Belle passe de K-Benz. Si il pouvait récupérer un dixième de la combativité et de la motivation du vétéran Inzaghi, il serait titulaire à tous les matches sans problèmes.
Le Milan AC est quand même vraiment à la rue depuis deux saisons, il n'y a pas vraiment de collectif dans l'équipe et ça se voit. C'est d'autant plus cruel quand on le compare au Real de ce soir.

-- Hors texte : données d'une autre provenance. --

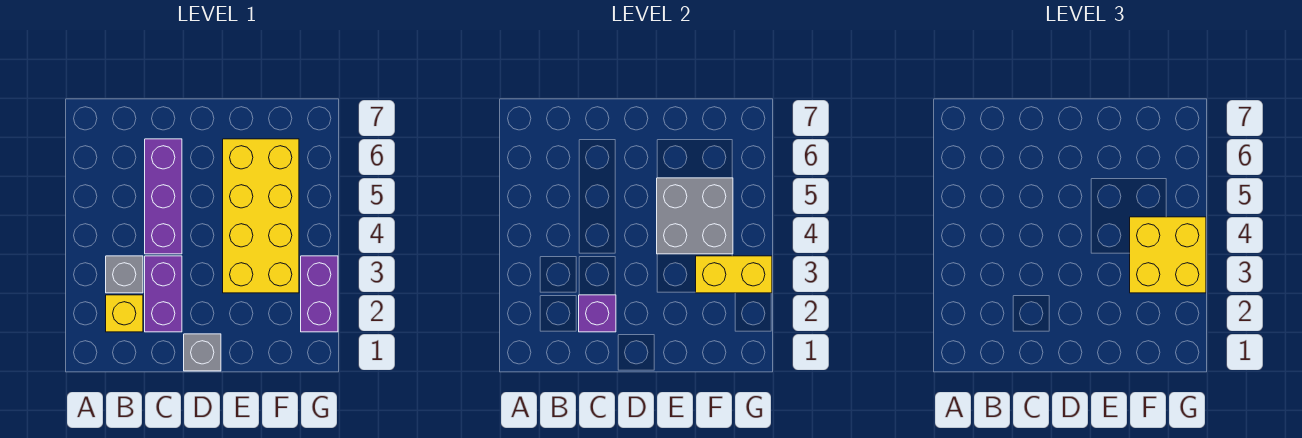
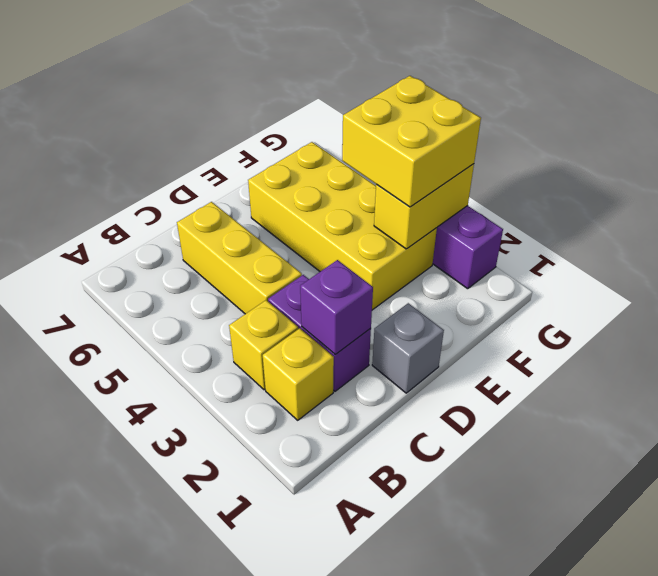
grey 1x1 brick [106,256,143,293] -> yellow 1x1 brick [229,300,298,390]
purple 1x3 brick [145,139,182,254] -> yellow 1x3 brick [177,202,302,314]
grey 2x2 brick [657,178,733,254] -> none

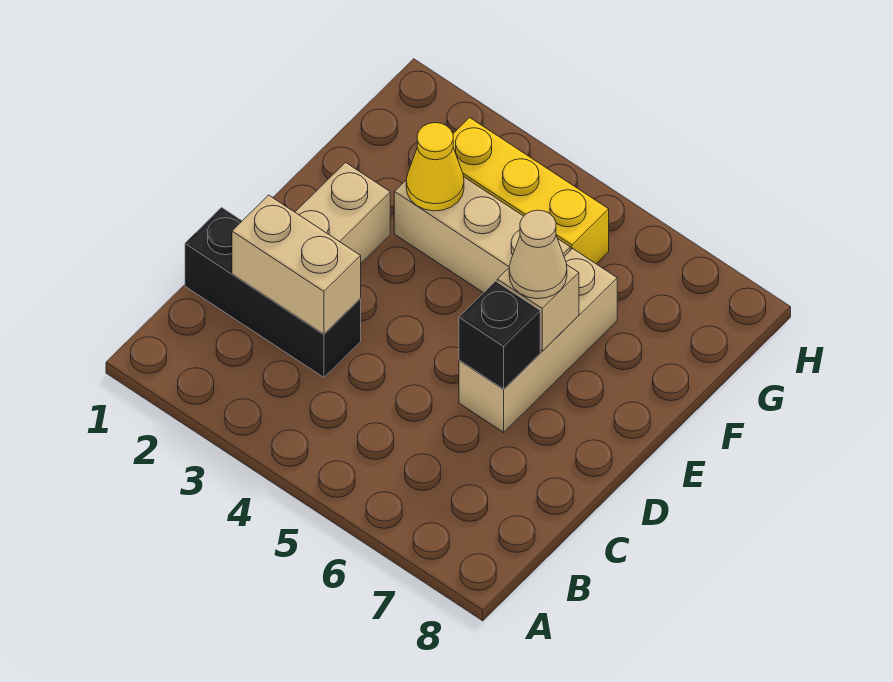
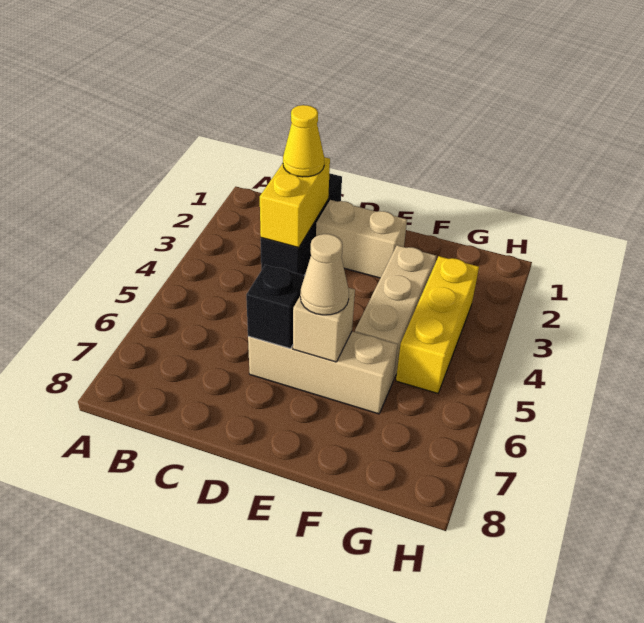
tan 1x2 brick [232,195,361,334] -> yellow 1x2 brick [260,157,330,248]
yellow 1x1 cone [406,123,464,211] -> yellow 1x1 cone moved to [283,105,324,177]

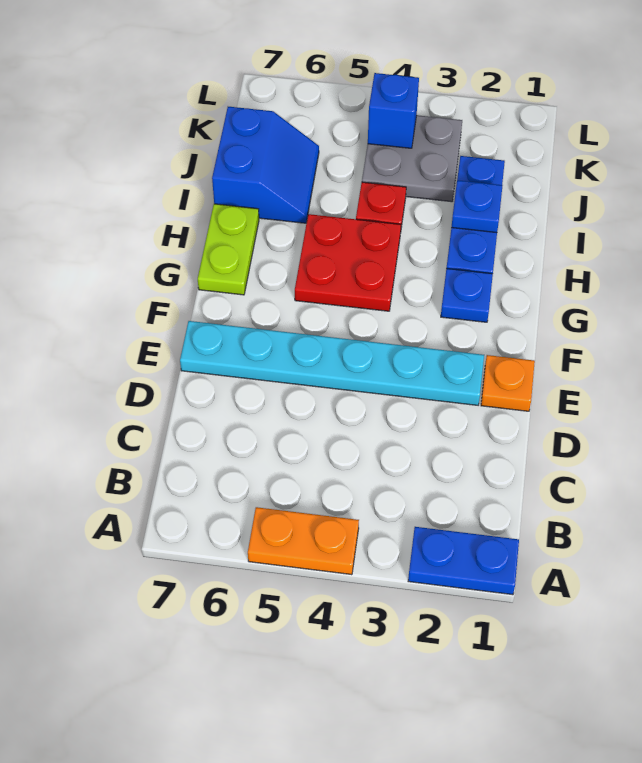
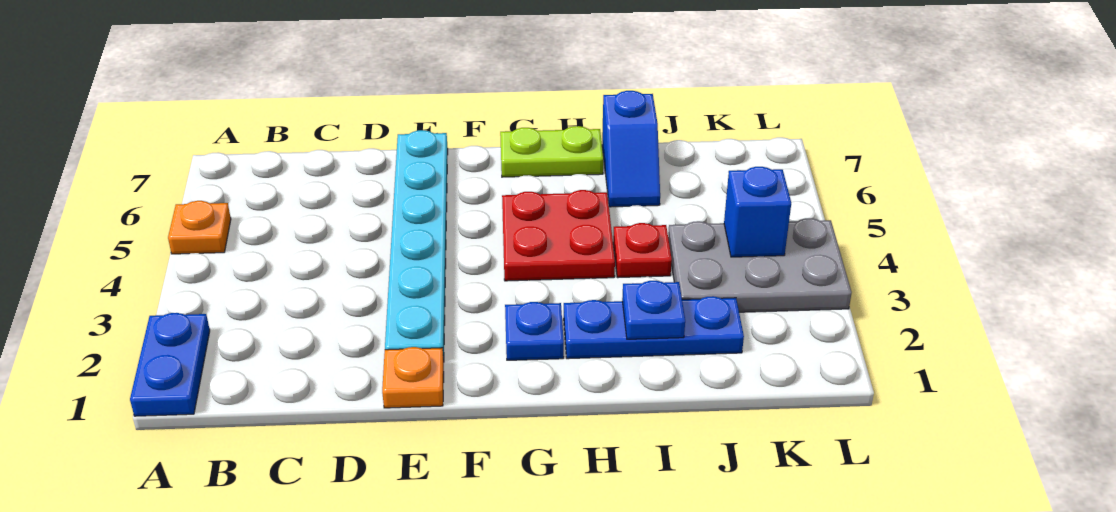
orange 1x2 plate [248,507,359,575] -> orange 1x1 plate [168,201,231,254]
blue 2x2 slope [212,107,319,223] -> blue 1x2 slope [602,91,660,207]
grey 2x2 plate [362,115,462,202] -> grey 2x3 plate [668,218,852,312]

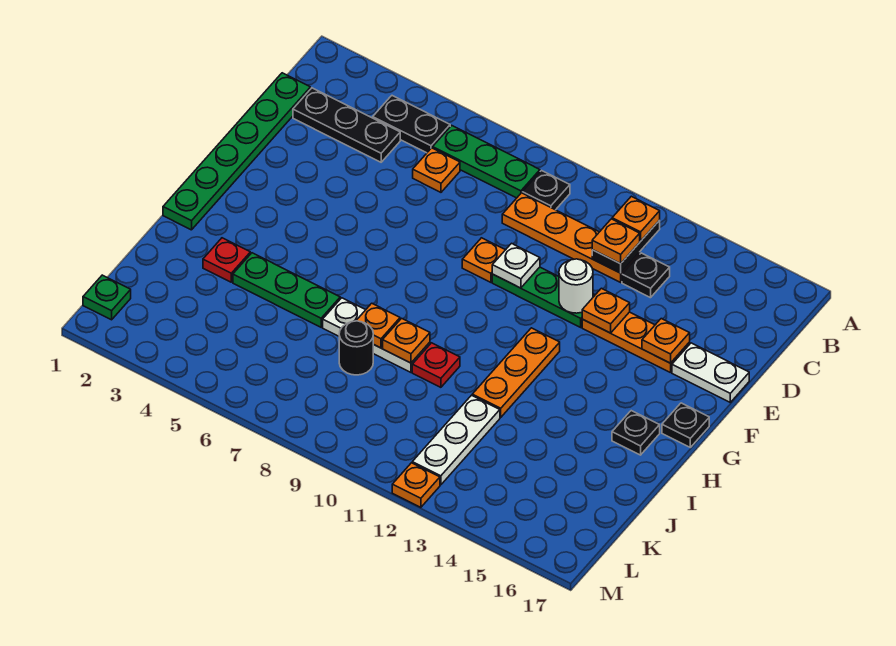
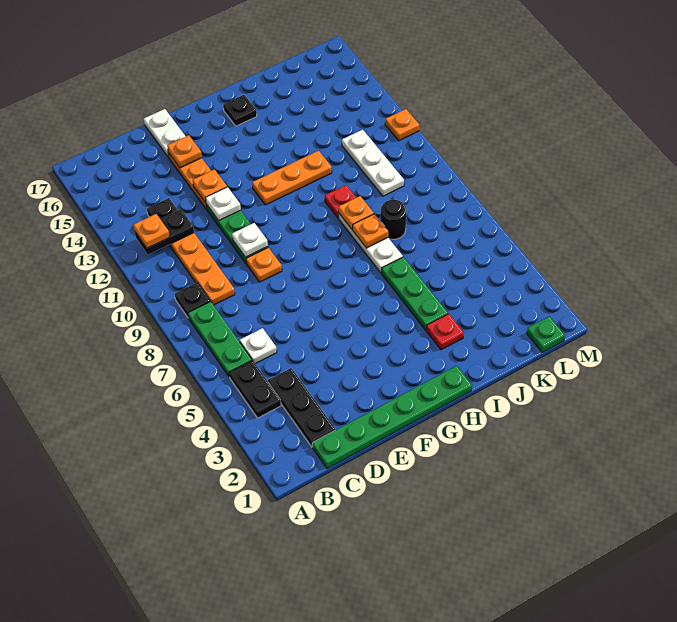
orange 1x1 plate [413,148,460,192] -> white 1x1 plate [240,328,277,364]
orange 1x1 plate [592,219,640,264] -> none
white 1x1 round brick [559,259,593,313] -> white 1x1 plate [206,187,241,220]
black 1x1 plate [662,403,709,447] -> none
white 1x3 plate [412,395,500,485] -> white 1x3 plate turned to [342,130,404,196]

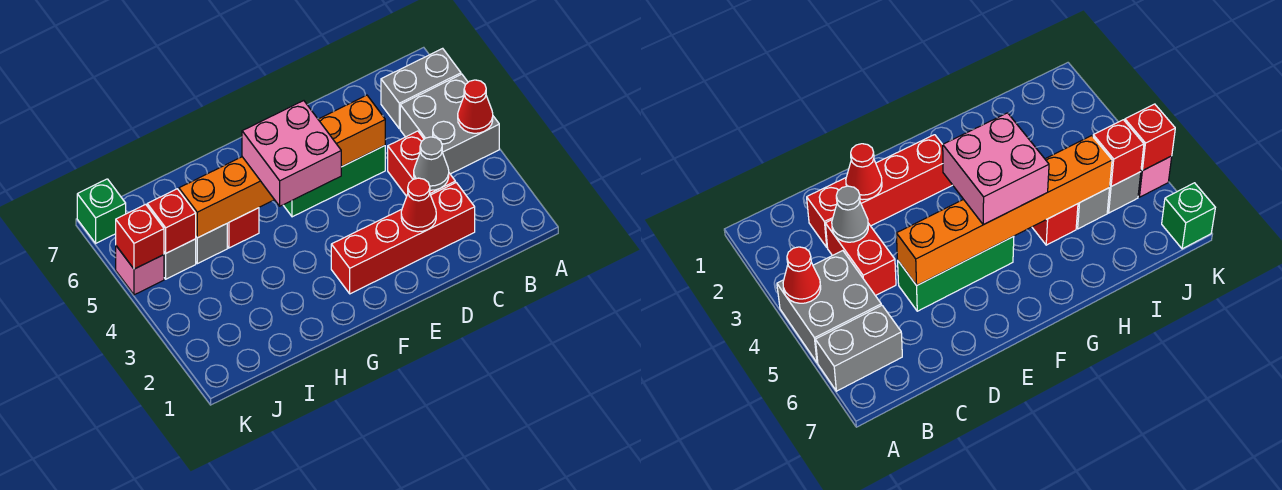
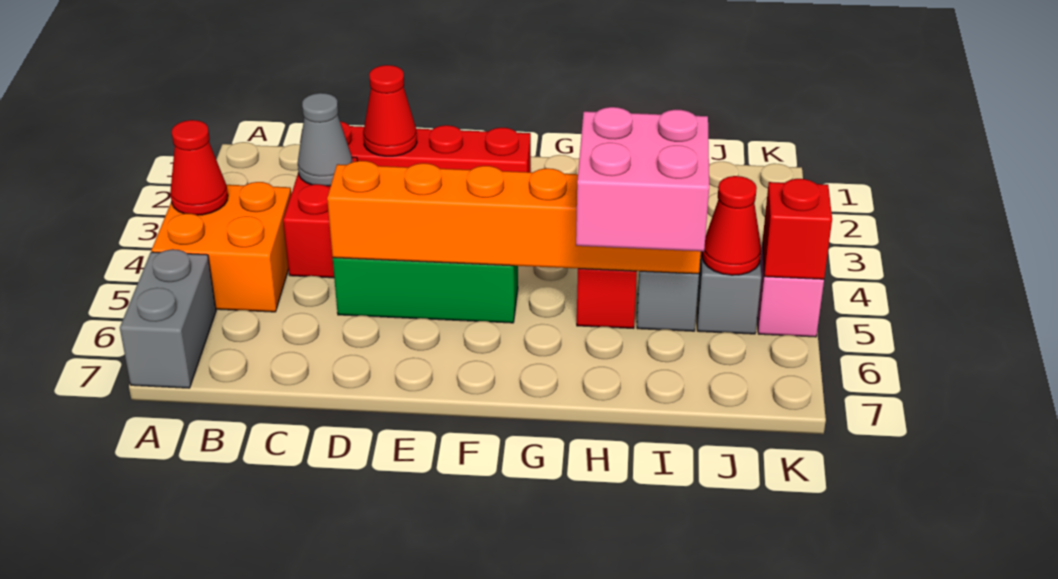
grey 2x2 brick [400,74,499,174] -> orange 2x2 brick [151,182,291,312]
grey 1x2 brick [381,48,461,129] -> grey 1x2 brick turned to [120,249,216,388]
pink 2x2 brick [242,101,341,206] -> pink 2x2 brick moved to [576,107,709,251]
red 1x1 brick [147,189,196,253] -> red 1x1 cone [702,176,762,275]
green 1x1 brick [77,179,126,243] -> none

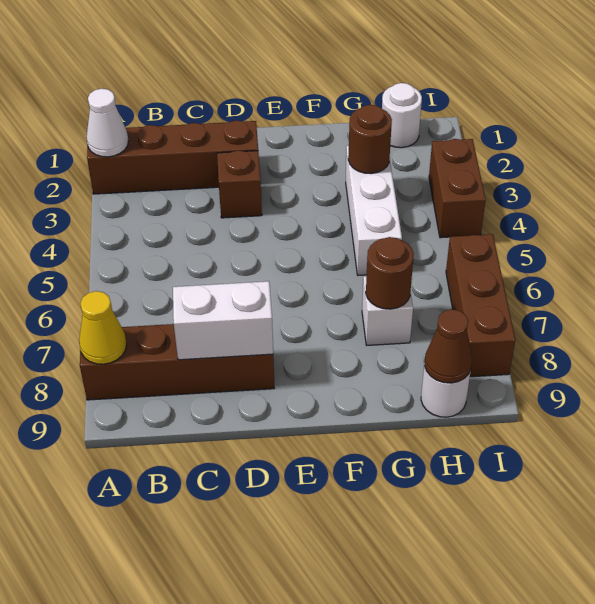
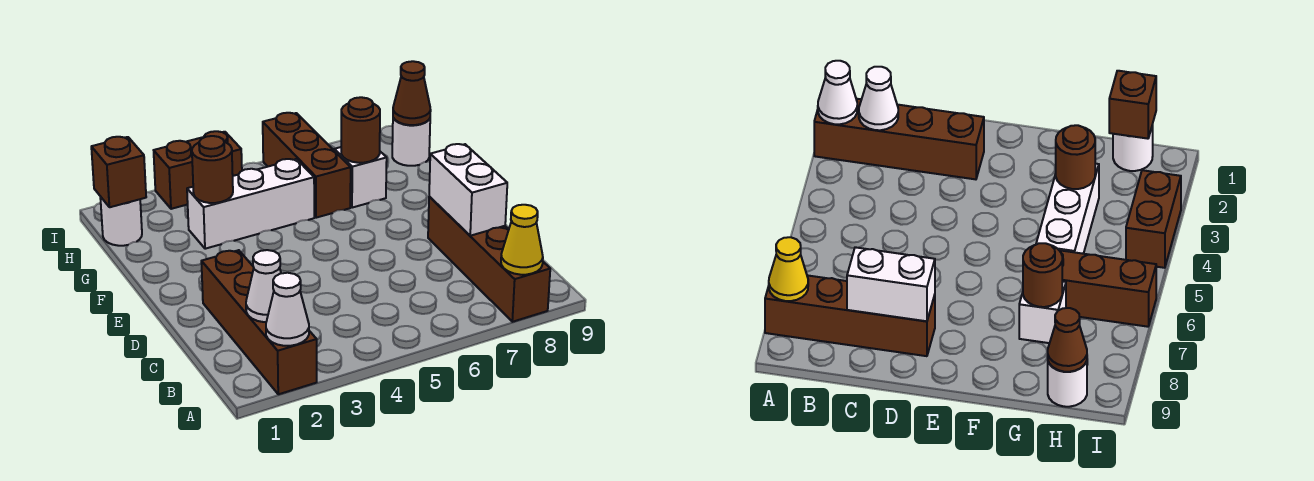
none -> white 1x1 cone [246,250,281,322]
brown 1x1 brick [217,150,262,218] -> brown 1x1 brick moved to [91,137,146,207]
brown 1x3 brick [446,234,515,377] -> brown 1x3 brick turned to [263,113,351,218]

Le Real justement, on pourra accuser So Foot d'être pro Mourinho ( sans vraiment de raisons valables ceci dit ), mais il faut bien reconnaitre qu'en deux mois, il a transformé l'équipe en machine de guerre, avec un jeu super agréable à voir en plus. Partout où il passe, il obtient le même résultat. Il est sans doute un connard arrogant et insupportable, mais ça ne change rien au fait que tout ce qu'il touche devient invincible, et c'est bien tout ce qu'on demande à un entraineur aujourd'hui.
+1 général.

Un petit plus à ceux qui rigolaient quand Mourinho avait dit que le danger numéro 1, celui qui lui faisait peur, c'était Inzaghi. Pippo, il magnifico... quelle rage... quel plaisir de voir se mec s'arracher et chavirer de bonheur à chaque but, le plus pourri soit-il !
Milan, par contre il va falloir changer de politique parce qu'aligner les "stars" individualistes devant et les vieux grognards italiens derrière ne les ramènera pas au sommet.